This solution is entirely due to zeb, and is paraphrased from this xkcd thread post.
Let $\epsilon>0$ be a small number. Take a particular maze, and imagine a robot who starts on the starting northwest square, then moves in a random direction once per minute according to the below probabilities:
^ e
|
e <--+--> 1/2 - e
|
v 1/2 - e
Notice that the robot will tend to the southeast over time, but still work its way around obstacles.
The robot's position will be a Markov chain, whose states are the squares reachable from the start square. Using Markov chain theory, you can show the probability distribution of the robot's location will approach a unique stationary distribution as the number of steps increases. Let $p(i,j)$ be this limit distribution, where $(1,1)$ is the starting square, and $(8,8)$ is the finish.
An amazing fact is this: no matter how the maze is structured, the limit distribution $p(i,j)$ will be of the form $$p(i,j)=K\left(\frac{\frac12-\epsilon}{\epsilon}\right)^{i+j},$$where $K$ is a normalizing constant. This is quite surprising: no matter how snakey the maze is, over time, the probability this robot will be on a square only depends on which diagonal that square is on. To check this, you need only show that this distribution is a fixed point of the Markov process. Namely, show that if the robot has this distribution, then one minute later, it will still have this distribution. I omit the proof.
In this distribution, $p(8,8)$ has the largest probability, and every other probability is at most $\frac{\epsilon}{\frac12-\epsilon}\cdot p(8,8)\le 4\epsilon$, implying that $p(8,8)\ge 1-63\cdot 4\epsilon$. Thus, if we choose $\epsilon$ small enough, we can make $p(8,8)$ as close to $1$ as we want.
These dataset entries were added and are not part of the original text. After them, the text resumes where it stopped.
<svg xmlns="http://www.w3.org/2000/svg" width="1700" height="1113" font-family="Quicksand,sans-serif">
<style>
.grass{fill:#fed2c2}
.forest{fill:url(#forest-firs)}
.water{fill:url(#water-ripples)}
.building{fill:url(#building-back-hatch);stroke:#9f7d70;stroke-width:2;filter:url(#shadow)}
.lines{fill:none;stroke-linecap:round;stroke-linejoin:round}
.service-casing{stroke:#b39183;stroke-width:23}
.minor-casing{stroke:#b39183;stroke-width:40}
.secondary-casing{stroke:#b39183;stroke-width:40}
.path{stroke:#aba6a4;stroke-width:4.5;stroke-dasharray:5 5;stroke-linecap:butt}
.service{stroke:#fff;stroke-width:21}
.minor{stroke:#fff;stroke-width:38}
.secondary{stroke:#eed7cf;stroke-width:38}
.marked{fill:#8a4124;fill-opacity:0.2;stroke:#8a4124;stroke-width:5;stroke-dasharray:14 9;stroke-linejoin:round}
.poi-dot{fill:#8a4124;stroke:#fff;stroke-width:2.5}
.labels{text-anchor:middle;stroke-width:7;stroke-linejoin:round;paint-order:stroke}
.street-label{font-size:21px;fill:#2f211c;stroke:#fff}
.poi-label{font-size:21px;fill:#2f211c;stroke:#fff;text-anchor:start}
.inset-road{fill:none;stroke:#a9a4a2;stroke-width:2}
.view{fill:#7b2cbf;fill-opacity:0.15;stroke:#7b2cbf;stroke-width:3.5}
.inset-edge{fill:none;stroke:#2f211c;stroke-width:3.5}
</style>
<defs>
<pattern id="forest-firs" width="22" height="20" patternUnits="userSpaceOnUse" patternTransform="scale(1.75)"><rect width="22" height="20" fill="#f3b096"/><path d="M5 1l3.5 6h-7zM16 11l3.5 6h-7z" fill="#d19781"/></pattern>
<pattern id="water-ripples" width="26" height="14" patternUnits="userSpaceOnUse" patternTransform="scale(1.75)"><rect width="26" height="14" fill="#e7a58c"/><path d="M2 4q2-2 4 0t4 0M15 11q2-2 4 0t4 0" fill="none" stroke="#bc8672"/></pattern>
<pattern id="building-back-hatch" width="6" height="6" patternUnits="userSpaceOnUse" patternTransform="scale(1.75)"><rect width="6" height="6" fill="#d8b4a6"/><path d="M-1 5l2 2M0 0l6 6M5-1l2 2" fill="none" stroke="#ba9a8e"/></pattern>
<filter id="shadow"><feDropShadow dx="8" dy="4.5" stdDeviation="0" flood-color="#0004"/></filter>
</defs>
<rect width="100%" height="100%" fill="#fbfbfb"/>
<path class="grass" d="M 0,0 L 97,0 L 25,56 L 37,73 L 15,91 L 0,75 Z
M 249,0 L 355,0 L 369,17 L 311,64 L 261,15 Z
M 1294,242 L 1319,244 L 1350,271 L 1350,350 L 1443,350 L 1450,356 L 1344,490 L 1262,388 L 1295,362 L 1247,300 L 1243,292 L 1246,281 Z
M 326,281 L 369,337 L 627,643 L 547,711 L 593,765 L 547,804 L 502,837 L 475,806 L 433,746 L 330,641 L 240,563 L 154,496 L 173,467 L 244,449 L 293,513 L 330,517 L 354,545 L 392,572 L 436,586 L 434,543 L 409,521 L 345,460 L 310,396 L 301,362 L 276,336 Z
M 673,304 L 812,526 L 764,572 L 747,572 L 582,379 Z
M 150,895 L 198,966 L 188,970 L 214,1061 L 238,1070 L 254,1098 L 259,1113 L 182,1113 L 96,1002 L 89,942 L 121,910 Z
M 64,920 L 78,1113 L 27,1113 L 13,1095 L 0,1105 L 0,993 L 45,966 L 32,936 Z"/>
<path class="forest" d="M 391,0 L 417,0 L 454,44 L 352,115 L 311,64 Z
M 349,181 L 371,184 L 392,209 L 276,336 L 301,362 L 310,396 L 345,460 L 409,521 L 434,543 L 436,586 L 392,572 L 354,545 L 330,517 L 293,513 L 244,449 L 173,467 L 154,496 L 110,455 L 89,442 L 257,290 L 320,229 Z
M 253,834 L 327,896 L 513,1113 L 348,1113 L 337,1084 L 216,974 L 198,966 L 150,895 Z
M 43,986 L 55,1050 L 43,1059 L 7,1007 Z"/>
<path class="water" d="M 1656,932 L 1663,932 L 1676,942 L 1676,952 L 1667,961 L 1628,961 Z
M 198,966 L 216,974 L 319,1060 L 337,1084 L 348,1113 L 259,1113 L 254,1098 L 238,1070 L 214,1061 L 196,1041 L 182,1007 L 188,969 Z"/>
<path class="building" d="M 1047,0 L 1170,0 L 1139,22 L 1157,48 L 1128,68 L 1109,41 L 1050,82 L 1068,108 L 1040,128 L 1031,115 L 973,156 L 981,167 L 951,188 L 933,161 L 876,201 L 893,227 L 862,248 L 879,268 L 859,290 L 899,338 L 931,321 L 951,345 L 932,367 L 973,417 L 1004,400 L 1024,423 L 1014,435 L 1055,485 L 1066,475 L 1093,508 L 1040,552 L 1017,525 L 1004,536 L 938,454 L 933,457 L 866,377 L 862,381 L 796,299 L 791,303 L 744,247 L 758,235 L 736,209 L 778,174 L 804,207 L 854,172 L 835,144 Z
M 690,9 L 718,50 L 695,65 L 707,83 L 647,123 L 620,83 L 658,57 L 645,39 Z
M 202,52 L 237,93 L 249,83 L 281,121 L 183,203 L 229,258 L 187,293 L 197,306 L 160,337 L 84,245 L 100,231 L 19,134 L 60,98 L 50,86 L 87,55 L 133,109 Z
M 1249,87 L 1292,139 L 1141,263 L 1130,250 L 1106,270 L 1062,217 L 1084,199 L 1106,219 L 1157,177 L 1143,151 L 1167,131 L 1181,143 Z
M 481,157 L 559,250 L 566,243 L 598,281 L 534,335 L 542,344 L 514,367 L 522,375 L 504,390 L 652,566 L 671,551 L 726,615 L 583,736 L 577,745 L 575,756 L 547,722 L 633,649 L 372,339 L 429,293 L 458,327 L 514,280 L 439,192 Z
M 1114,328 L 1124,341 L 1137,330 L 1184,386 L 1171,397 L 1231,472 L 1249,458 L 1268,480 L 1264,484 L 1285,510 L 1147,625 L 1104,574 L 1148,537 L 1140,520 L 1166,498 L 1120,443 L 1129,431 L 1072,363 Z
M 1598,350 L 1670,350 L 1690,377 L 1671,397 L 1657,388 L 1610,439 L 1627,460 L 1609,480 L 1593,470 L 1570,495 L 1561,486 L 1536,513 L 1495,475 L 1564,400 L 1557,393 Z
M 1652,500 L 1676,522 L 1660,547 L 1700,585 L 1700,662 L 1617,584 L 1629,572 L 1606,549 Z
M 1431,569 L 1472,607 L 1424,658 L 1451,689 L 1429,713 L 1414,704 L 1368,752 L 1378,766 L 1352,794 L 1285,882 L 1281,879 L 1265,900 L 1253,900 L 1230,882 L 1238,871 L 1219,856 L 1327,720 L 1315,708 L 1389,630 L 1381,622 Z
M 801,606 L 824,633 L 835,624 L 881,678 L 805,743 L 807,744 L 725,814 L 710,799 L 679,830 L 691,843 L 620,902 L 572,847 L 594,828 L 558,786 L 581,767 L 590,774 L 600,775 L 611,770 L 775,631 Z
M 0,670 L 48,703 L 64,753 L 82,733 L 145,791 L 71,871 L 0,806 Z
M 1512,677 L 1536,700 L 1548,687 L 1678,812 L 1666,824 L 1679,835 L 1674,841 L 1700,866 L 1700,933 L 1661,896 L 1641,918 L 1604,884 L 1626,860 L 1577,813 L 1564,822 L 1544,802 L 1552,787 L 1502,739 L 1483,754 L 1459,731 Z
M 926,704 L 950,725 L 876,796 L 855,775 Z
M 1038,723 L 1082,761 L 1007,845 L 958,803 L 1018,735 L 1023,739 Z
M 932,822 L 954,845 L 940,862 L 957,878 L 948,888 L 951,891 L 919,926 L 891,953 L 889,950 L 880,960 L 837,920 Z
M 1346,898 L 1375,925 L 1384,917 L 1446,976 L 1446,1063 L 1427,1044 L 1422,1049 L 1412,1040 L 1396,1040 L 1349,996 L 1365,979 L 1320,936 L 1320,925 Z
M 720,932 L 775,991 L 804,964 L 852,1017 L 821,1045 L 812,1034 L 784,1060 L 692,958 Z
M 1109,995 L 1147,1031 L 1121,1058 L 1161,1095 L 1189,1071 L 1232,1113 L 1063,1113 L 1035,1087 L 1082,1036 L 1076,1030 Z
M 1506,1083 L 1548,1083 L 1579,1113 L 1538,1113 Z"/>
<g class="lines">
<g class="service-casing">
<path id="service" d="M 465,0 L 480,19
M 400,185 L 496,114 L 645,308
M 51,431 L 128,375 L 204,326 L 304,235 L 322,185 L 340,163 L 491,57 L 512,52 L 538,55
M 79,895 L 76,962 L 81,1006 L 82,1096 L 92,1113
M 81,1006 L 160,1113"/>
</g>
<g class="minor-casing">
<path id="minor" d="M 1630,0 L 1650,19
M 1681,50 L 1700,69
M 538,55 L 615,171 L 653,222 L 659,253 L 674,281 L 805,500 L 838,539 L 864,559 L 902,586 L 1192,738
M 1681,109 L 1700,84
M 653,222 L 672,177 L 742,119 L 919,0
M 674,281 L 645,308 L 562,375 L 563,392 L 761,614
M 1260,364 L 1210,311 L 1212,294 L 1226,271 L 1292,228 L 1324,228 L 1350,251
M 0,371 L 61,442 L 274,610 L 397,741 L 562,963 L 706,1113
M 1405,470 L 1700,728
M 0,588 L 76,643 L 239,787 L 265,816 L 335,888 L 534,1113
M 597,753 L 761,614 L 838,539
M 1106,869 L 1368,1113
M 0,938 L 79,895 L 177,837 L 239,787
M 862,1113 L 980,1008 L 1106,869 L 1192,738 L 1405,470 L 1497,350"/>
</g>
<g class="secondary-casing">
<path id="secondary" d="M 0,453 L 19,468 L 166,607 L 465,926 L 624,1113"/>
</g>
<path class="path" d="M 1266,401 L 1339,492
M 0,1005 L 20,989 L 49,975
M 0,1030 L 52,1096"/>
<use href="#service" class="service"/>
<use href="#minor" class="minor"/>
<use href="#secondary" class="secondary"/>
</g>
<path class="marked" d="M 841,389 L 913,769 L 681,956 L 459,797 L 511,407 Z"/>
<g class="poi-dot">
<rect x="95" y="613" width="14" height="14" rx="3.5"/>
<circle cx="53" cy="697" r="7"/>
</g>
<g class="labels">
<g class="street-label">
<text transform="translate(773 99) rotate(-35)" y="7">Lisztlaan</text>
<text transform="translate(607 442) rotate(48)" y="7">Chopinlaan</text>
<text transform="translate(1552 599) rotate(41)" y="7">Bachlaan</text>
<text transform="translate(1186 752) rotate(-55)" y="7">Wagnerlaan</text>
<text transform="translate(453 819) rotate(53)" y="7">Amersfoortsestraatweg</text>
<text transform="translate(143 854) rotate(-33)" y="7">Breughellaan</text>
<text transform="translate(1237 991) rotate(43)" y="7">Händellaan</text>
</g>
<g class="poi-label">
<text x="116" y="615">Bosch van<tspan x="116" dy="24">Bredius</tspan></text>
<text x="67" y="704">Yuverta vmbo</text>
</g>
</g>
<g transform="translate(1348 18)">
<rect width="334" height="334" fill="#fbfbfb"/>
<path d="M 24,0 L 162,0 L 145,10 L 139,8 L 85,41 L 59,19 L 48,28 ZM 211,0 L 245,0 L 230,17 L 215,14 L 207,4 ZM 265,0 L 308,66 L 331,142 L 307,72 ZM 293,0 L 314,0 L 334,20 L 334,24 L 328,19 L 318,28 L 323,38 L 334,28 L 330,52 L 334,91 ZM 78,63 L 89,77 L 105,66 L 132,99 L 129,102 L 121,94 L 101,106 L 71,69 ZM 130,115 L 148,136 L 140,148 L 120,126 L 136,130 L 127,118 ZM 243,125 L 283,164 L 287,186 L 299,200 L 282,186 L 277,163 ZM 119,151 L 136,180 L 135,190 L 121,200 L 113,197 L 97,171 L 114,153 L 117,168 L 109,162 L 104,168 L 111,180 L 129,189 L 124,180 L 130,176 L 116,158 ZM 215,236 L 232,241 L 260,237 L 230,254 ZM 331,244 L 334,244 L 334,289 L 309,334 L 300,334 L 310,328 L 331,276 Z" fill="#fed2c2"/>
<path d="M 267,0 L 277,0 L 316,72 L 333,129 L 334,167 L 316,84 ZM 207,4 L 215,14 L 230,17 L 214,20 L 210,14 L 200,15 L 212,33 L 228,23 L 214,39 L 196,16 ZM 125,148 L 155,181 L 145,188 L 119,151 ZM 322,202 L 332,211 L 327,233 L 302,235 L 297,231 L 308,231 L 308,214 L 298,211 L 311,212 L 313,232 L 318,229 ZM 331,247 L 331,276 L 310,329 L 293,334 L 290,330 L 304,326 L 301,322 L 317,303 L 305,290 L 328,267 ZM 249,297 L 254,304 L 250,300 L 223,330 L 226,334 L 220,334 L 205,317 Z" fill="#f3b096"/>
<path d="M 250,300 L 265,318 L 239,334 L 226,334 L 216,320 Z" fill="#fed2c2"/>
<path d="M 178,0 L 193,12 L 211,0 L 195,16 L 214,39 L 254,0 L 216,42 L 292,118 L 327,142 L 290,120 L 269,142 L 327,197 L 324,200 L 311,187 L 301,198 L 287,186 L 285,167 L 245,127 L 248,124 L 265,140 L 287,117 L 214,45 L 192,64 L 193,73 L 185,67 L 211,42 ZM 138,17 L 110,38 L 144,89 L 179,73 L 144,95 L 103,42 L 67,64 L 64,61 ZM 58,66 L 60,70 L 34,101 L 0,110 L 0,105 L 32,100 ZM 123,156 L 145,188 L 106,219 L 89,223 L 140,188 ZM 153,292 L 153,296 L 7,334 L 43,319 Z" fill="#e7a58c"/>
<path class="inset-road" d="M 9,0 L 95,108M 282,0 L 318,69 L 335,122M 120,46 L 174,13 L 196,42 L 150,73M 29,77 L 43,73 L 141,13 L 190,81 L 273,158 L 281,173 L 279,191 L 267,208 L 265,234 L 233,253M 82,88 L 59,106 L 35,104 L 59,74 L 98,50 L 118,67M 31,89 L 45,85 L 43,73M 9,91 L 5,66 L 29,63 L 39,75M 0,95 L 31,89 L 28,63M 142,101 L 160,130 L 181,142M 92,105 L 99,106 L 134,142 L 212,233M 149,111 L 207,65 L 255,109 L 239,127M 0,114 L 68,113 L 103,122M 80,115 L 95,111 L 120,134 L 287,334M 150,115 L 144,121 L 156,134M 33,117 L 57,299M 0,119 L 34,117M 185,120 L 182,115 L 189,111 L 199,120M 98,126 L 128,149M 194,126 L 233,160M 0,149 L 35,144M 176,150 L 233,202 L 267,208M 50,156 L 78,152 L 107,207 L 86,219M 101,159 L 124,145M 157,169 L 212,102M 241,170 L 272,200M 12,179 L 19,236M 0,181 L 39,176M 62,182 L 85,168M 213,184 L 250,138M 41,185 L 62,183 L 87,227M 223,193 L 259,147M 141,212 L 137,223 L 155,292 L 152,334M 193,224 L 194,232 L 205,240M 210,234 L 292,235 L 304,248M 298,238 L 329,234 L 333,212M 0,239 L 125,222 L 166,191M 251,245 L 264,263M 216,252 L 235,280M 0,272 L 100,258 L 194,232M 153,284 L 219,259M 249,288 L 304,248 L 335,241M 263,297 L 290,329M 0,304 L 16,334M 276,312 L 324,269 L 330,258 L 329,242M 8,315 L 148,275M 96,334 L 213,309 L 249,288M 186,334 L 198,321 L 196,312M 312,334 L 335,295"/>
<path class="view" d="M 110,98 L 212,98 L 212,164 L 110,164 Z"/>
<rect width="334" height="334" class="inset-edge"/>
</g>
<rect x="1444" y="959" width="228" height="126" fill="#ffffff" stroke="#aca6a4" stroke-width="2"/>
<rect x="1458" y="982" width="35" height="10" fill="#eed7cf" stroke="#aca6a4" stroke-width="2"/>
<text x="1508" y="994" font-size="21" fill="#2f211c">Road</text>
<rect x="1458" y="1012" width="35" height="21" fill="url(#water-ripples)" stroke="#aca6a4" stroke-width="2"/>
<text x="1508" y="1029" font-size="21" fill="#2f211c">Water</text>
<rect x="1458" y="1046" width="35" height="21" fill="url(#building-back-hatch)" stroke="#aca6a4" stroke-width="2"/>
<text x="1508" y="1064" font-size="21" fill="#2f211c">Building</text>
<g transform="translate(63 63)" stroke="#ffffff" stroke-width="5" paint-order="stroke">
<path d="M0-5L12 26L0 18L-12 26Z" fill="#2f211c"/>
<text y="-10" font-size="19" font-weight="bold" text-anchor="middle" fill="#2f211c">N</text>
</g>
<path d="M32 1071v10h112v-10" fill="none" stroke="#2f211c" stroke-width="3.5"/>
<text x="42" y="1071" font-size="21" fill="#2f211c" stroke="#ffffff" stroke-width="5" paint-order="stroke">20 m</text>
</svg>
Finally, imagine if we set up every possible maze, choose a random program in this fashion of length $L$, then run the same program on a robot placed on the start square of each maze. By the previous discussion, we can choose $\epsilon$ small enough, and $L$ large enough, so that each robot has a less than $\frac1{2^{112}}$ probability of not ending on $(8,8)$. Since there are less than $2^{112}$ mazes, we have that
$$
\begin{align}
P(\text{all robots end on finish})
&=1-P(\text{at least one robot doesn't})\\
&\ge 1-\sum_{m=1}^{\text{# of mazes}} P(\text{robot on maze m doesn't end on finish})\\
&>1-2^{112}\cdot\frac1{2^{112}}=0 \\
\end{align}
$$
Thus, there is a nonzero probability of a random program succeeding on all mazes, so there must exist a particular, determistic program which succeeds for all mazes.